J didn’t smirk. “I was just eating,” she said.

“Oh, right. Well, I’ve got to get this cleaned off. Then it’s back to work on my wicked spaceship overhaul.”

Uzi stepped away, retreating to an empty corner of the landing pod. For every moment she stood there, back turned, J’s smile grew a bit wider.

When the worker back turned around, that hungry, watching leer startled her. “What?”

“So, how’d it taste?” J asked.

“…Dunno, I wiped it off.”

J tapped her own bottom lip. Uzi was confused for a moment, then mirrored the action — she had missed a spot.

“I’m not judging,” the ex​-​captain said. “You’d be in good company.”

“I don’t think you’re good company,” was all the worker said for a moment. She knelt for her toolbox, digging around briefly, before she relented. “It felt… you know how at night, you can stretch out and feel the cool underside of your pillow?”

“I’m afraid pillows aren’t among this prison’s amenities.”

“Oh right. Well it feels pretty good. It’s like, kind of a high point of sleeping. It goes away pretty quick though.”

J leaned closer. “You’re saying you want more.”

“What? No. I’m just saying. It was kind of nice. I’m still a worker drone.” Arms crossed, then a chopping gesture. “Enough cannibalism talk. I think I found replacements for the gain and filter circuits. Wanna see if we can repair this relay?”

We? Excellent.

“I did say it was on the agenda, didn’t I?”

At that, Uzi smiled, and J smirked back.
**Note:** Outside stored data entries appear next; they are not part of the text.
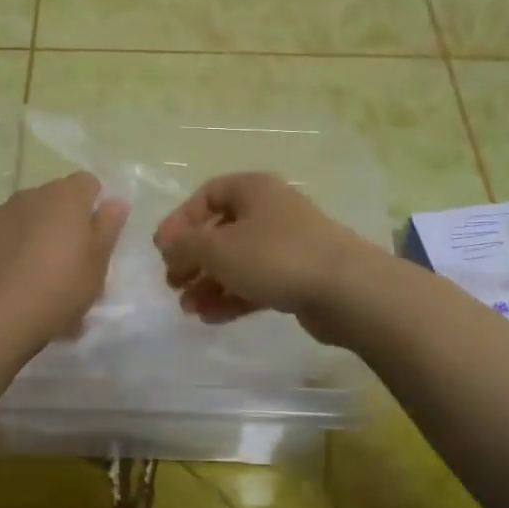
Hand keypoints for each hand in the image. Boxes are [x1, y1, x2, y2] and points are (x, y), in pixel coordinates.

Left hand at [0, 172, 128, 346]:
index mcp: (65, 197)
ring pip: (28, 217)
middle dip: (65, 220)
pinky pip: (5, 237)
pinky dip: (14, 250)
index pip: (87, 182)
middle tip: (73, 258)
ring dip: (37, 233)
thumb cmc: (61, 286)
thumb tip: (116, 201)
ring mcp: (0, 216)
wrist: (0, 315)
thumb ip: (108, 226)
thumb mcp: (98, 262)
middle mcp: (30, 196)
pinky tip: (17, 281)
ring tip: (42, 272)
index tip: (97, 235)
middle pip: (55, 199)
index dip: (95, 204)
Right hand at [153, 173, 383, 341]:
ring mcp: (287, 246)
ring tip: (189, 309)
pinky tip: (211, 318)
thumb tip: (167, 246)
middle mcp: (271, 212)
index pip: (207, 195)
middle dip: (193, 259)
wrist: (345, 290)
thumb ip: (185, 246)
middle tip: (173, 284)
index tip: (163, 250)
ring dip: (209, 283)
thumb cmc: (275, 256)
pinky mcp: (298, 277)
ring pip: (238, 261)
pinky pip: (256, 283)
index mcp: (253, 190)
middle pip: (221, 231)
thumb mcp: (218, 248)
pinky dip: (232, 297)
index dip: (180, 221)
Because winning a smile, a laugh, out of a drone this frustrating? That was accomplishment enough J could feel emergent reward circuits firing. This was certainly a better strategy than chewing on chains.
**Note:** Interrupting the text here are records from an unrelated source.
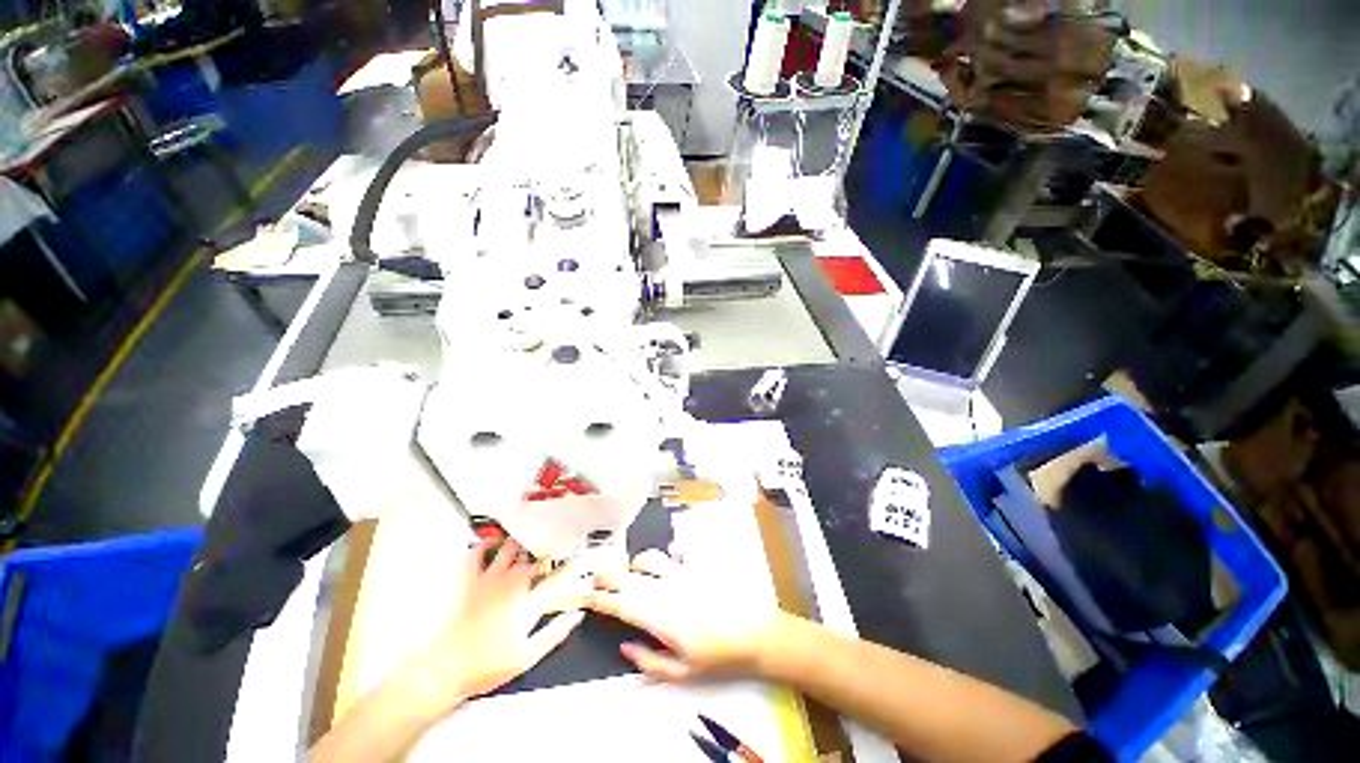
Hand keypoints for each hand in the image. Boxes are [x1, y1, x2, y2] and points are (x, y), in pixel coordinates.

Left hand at [407, 540, 590, 710]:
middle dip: (550, 547)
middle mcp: (511, 584)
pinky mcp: (470, 581)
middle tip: (558, 542)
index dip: (571, 566)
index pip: (556, 578)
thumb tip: (578, 614)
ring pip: (511, 548)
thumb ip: (555, 633)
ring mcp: (489, 580)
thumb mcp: (528, 657)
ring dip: (524, 541)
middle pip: (535, 557)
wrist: (445, 670)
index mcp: (528, 603)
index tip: (580, 558)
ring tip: (533, 534)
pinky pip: (477, 553)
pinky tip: (495, 542)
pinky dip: (487, 544)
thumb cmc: (488, 667)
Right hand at [589, 549, 781, 681]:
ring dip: (637, 563)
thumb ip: (650, 662)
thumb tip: (625, 647)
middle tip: (596, 574)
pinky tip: (670, 558)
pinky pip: (679, 549)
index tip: (590, 596)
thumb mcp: (683, 672)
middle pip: (632, 579)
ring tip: (633, 569)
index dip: (604, 600)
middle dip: (609, 575)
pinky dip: (670, 552)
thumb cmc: (719, 656)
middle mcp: (670, 591)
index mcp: (663, 620)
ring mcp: (686, 573)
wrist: (756, 634)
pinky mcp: (701, 563)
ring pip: (652, 558)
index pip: (624, 606)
And really, why shouldn’t making this toaster smile compute reward? It was a step closer to her terminal goal, after all.

(“Mission creep” is the gradual shift in objectives in the course of an engagement, success provoking ambition until a once​-​restrained initial scope expands into unplanned, indefinite long​-​term commitment.)

Two weeks have passed.

Soon, J would stir — completely.


A disassembly drone exults beneath a sky overgrown with stars. Buildings rise all around her, like stalks of crop ready for the reaping. Soon. But her purpose is none so grand as that final harvest; she is a small, precise instrument. She hunts.

In hunting, J was born. And with each summoning of claws and fangs, a threshold is crossed, and she is reborn anew. Processing as such stops; she becomes the process. The sound and smell and sight of prey becomes the impulse to move. And an impulse to act is action — no filter, no hesitation.

When they hunt in packs, each disassembly drone is no more than limb of the hunt. No division, no friction, only the laws of the universe unfolding. Each summoning of claws and fangs invokes that primordial simplicity.

(Conscious reflection had to categorize this all as something primordial, as a birth, as what came before — because to think of this as what comes after or in alternate was to acknowledge the insufficient and contingent nature of reason itself.)

Each step flows inevitably. J pounces, and the prey dodges. Movement begets countermovement, the target tremoring with desperation. Growl begets scream, louder and louder. J sets the pace, and for a little while, the prey can keep up. Grab. Spin. Kick. And then they separate — for now.

When J pounces again, the prey misses the dodge, and fangs are wet.

Except the next step chokes the flow. The prey grabs, the prey strikes, the prey pushes and J is forced back.

And yet the steps keep flowing, beat after beat in oil​-​pump accelerando.

In the hunt, the categories of reason are discarded and unnecessary. There is no division unblurred — even between predator and prey.

After all: the hunt is also a dance.